◆ Lesetext
<<<<
Disney schließt Zeichentrickabteilung: “Disney plant für die kommenden Jahre keine handgezeichneten Animationsfilme” lautete die Schlagzeile vor einigen Wochen (wir berichteten). Nun stellte sich heraus, dass die Chefetage des Mäusekonzerns (inklusive John Lasseter) bereits vor längerer Zeit entschieden hatte, die Abteilung für handgezeichnete Animationsfilme Stück für Stück aufzulösen und damit verbunden massiv Stellen zu streichen.
150 Mitarbeiter werden in diesen Tagen bei den renommierten Disney Animation Studios entlassen, dem Studio, das seit Schneewittchen für alle großen Disney-Klassiker verantwortlich zeichnete. Das macht 9% der gesamten Studio-Belegschaft aus. Betroffen sind Angestellte der Home Entertainment-, Marketing- und Vetriebsabteilungen. Insbesondere trifft es aber auch die Artists der Filmproduktionsabteilung, die in Bereichen arbeiten, die durch “digitale Technologien ersetzt werden können“. Mit anderen Worten, Zeichner und 2D-Artists.
Besonders schwerwiegend erscheinen die Entlassungen von neun Animationsveteranen. Darunter Nik Ranieri (Lumiere, Kusco, Hades), Ruben Aquino (Ursula), Frans Vischer (Dr. Facilier), Russ Edmonds (Sarabi), Brian Ferguson (Timon, Meeko), Jamie Lopez und Dan Tanaka (Zazu). Alle zusammen Legenden und Rockstars der klassischen Animation, die bei allen großen Disneymeisterwerken aus den 80ern- und 90ern Jahren dabei waren. Nur zwei der großen Namen – Eric Goldberg (Dschinni, Phil, Louis, Rabbit) und Mark Henn (Mulan, Pocahontas, Jamine, junger Simba) – können bis auf weiteres für Disney tätig bleiben. Andere Artists befinden sich aktuell in Verhandlungen über Lohnkürzungen und/oder Übernahmen in andere Disneystudios, wie den DisneyToon Studios, wo weiterhin digital gezeichnete Projekte fürs Fernsehen und den Heimkinosektor umgesetzt werden.
>>>>
◆ Fragen zum Text
A. Wie viele Mitarbeiter werden laut dem Text über Disneys Zeichentrickabteilung bei den Disney Animation Studios entlassen?
B. Gib den Text über Disneys Zeichentrickabteilung wörtlich wieder, und zwar ab den Worten "150 Mitarbeiter werden" bis einschließlich der Worte "Zeichner und 2D-Artists.".
Stütze dich nur auf den Text.

◆ Daten
<<<<
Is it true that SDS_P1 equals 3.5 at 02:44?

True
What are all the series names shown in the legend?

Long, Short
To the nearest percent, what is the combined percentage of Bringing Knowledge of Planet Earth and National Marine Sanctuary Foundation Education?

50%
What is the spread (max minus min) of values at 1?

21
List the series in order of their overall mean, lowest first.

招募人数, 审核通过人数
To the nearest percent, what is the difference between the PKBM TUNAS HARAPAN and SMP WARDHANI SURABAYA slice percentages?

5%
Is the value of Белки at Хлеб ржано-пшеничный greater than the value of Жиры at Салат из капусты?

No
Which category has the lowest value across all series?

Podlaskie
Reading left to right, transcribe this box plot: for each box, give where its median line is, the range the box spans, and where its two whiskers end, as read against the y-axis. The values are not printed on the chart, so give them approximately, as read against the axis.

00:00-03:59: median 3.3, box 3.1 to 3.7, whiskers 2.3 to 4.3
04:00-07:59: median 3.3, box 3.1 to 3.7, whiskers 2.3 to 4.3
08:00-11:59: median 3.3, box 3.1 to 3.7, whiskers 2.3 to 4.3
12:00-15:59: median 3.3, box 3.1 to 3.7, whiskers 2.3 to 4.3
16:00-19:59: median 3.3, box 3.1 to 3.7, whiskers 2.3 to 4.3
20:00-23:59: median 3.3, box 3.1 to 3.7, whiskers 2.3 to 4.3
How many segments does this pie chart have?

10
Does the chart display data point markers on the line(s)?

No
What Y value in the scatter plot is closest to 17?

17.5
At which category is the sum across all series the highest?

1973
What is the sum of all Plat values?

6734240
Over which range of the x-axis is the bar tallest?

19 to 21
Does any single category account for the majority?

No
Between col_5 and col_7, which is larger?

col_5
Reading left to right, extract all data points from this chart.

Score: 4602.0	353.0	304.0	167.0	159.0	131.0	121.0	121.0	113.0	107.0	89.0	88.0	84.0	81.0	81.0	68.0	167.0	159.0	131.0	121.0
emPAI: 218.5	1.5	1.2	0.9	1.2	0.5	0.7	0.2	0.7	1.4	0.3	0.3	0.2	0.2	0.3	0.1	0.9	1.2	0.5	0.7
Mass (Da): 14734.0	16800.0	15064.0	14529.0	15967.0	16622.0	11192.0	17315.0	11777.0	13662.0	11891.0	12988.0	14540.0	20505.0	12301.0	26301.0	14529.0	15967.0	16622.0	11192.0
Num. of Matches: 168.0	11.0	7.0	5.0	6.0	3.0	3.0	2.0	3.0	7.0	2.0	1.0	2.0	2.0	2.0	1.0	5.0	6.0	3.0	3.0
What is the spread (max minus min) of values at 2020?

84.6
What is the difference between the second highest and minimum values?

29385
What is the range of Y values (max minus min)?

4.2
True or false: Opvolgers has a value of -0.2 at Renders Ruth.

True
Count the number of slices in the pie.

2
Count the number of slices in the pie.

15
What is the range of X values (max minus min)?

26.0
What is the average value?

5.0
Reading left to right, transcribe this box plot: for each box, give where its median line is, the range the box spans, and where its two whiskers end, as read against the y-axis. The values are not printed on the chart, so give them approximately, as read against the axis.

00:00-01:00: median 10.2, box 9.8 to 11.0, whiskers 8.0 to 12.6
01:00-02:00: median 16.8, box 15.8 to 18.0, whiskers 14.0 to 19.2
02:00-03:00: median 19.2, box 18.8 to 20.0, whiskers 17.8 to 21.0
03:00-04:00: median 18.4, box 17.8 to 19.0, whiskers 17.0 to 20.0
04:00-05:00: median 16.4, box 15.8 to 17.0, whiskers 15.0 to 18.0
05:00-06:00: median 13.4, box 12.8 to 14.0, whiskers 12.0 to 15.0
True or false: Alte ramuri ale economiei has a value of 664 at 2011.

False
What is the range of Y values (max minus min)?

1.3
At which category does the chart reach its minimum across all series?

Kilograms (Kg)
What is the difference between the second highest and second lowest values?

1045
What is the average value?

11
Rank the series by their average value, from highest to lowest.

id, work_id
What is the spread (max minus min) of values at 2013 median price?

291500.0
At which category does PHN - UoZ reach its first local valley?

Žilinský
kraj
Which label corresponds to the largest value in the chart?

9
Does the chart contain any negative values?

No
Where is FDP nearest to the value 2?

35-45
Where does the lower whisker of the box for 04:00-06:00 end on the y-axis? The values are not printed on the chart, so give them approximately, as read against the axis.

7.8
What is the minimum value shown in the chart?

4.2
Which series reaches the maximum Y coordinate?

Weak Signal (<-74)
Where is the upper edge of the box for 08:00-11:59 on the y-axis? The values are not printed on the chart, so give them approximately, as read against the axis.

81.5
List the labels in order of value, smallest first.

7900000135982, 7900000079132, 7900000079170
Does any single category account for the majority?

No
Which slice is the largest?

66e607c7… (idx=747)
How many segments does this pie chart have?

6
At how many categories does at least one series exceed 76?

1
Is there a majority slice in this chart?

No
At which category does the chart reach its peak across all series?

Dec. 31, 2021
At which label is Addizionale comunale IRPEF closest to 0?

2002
>>>>
◆ Antworten je Aufgabe
A. 150 Mitarbeiter.

B.
150 Mitarbeiter werden in diesen Tagen bei den renommierten Disney Animation Studios entlassen, dem Studio, das seit Schneewittchen für alle großen Disney-Klassiker verantwortlich zeichnete. Das macht 9% der gesamten Studio-Belegschaft aus. Betroffen sind Angestellte der Home Entertainment-, Marketing- und Vetriebsabteilungen. Insbesondere trifft es aber auch die Artists der Filmproduktionsabteilung, die in Bereichen arbeiten, die durch “digitale Technologien ersetzt werden können“. Mit anderen Worten, Zeichner und 2D-Artists.